正式決定まで半年以上もかかる難産だった。南アラグビー協会は今年1月、東ケープ州最大都市ポートエリザベスに本拠地を置くサザン・キングスが、南半球最高峰舞台のスーパーラグビーに2013年から参戦することを発表。当初は、南ア勢を6チームに増やして“スーパー16”への拡大をもくろんでいたが、放送局やスポンサーとの契約上、2015年末までは現在の“スーパー15”フォーマットを変えられないとの理由で、大会を統轄するSANZAR(南ア・NZ・豪州の連合組織)のグレッグ・ピータースCEOに却下され、南ア第5のチームを決める入替のメカニズムが不明瞭なまま2012年大会に突入していた。
降格となるライオンズは、国内最大都市ジョハネスバーグを本拠地とする伝統あるチームだが、チーターズとの合同チームであったキャッツ時代を含めて、スーパーラグビーでは最下位6回のワースト記録を残し、2010年の会計報告では負債総額7億5000万円が明らかになるなど、財政状態は厳しい。スーパーラグビーから脱落したことにより、PRパット・シリアースやSOエルトン・ヤンチース、FBヤコ・タウタなどトップ選手が流出する可能性は高く、再建まで厳しい道のりが待っているのは間違いない。

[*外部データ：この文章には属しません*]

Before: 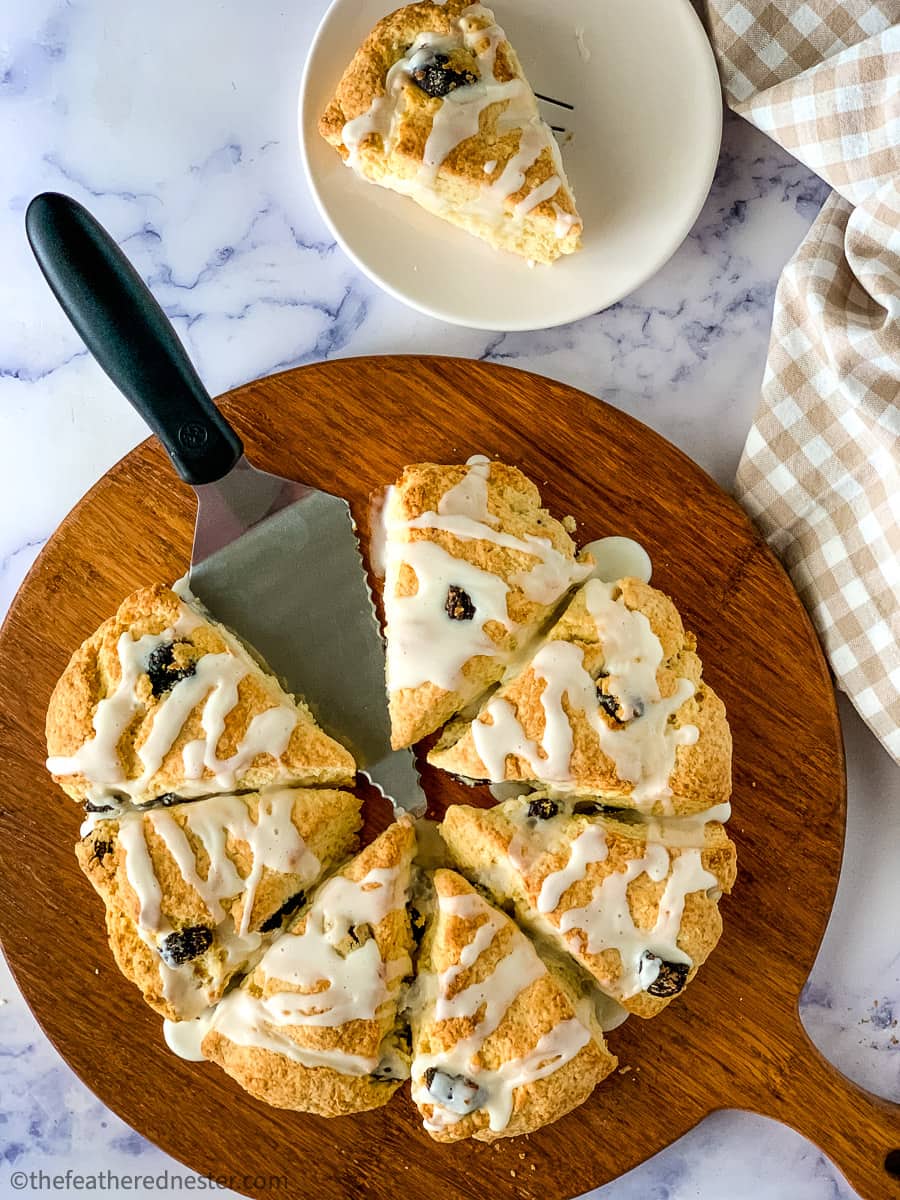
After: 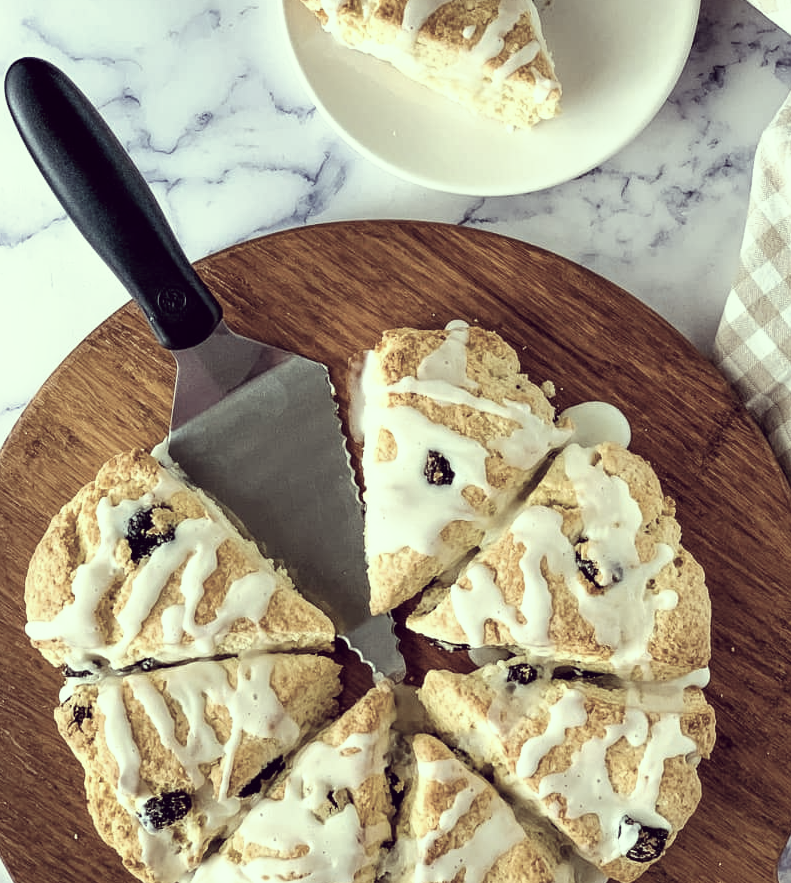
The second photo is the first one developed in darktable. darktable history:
tone curve: curves: ch0 [(0, 0) (0.003, 0.002) (0.011, 0.01) (0.025, 0.022) (0.044, 0.039) (0.069, 0.061) (0.1, 0.088) (0.136, 0.126) (0.177, 0.167) (0.224, 0.211) (0.277, 0.27) (0.335, 0.335) (0.399, 0.407) (0.468, 0.485) (0.543, 0.569) (0.623, 0.659) (0.709, 0.756) (0.801, 0.851) (0.898, 0.961) (1, 1)], preserve colors none
crop and rotate: left 2.425%, top 11.305%, right 9.6%, bottom 15.08%
color correction: highlights a* -20.17, highlights b* 20.27, shadows a* 20.03, shadows b* -20.46, saturation 0.43
exposure: compensate highlight preservation false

一方、歴史的デビューが決まったサザン・キングスだが、課題は多い。国内地区代表のイースタン・プロヴィンス・キングスを母体にし、ボーダー・ブルドッグスとSWDイーグルスの優秀選手も合わせて構成されるが、いずれも国内2部リーグ所属のチームであり、トップ4チームとの力差が歴然であるのはもちろん、昨年の国内最高峰選手権(カリーカップ)を制したライオンズよりも実力では劣るといっていいだろう。また、反アパルトヘイト活動家と知られるダニエル“チーキー”・ワトソン氏を中心に、2005年から「黒人ラグビーの発展と黒人社会におけるラグビー人気拡大」を訴え続けてきたキングスがスーパーラグビー参入を決めた背景には、人種問題や政治色が強く、反発するラグビーファンが多いのは事実である。
そして一部メディアが、「南ア協会とキングスが4000万ランド(約4億円)で裏取引し、2016年までスーパーラグビー参戦を延期する密約を交わした」と報じたこともあり、決定プロセスが不明確だったことも課題として残った。そのため、2013年から2015年まで、南アではスーパーラグビー昇格・降格をめぐる入替戦(2回戦)を導入することが決定。毎年の南ア・カンファレンス最下位チームがラストサバイバルに臨むこととなり、ライオンズは早ければ2014年にスーパーラグビーへ復帰する可能性がある。